→ Task description
Within the records below, find each line that holds the string "Здоровье", then copy it.

→ Data for analysis
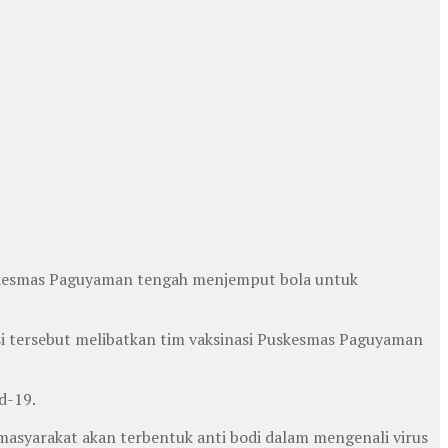
skesmas Paguyaman tengah menjemput bola untuk
i tersebut melibatkan tim vaksinasi Puskesmas Paguyaman
d-19.
masyarakat akan terbentuk anti bodi dalam mengenali virus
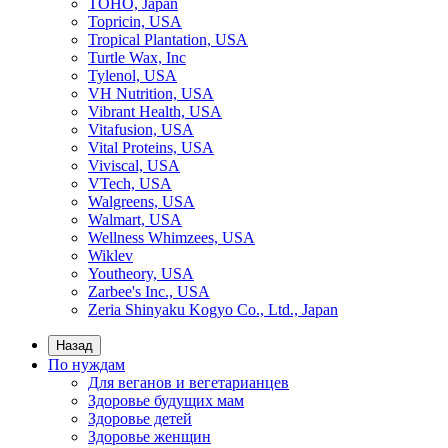
TOHO, Japan
Topricin, USA
Tropical Plantation, USA
Turtle Wax, Inc
Tylenol, USA
VH Nutrition, USA
Vibrant Health, USA
Vitafusion, USA
Vital Proteins, USA
Viviscal, USA
VTech, USA
Walgreens, USA
Walmart, USA
Wellness Whimzees, USA
Wiklev
Youtheory, USA
Zarbee's Inc., USA
Zeria Shinyaku Kogyo Co., Ltd., Japan
Назад
По нуждам
Для веганов и вегетарианцев
Здоровье будущих мам
Здоровье детей
Здоровье женщин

→ Your solution
Здоровье будущих мам
Здоровье детей
Здоровье женщин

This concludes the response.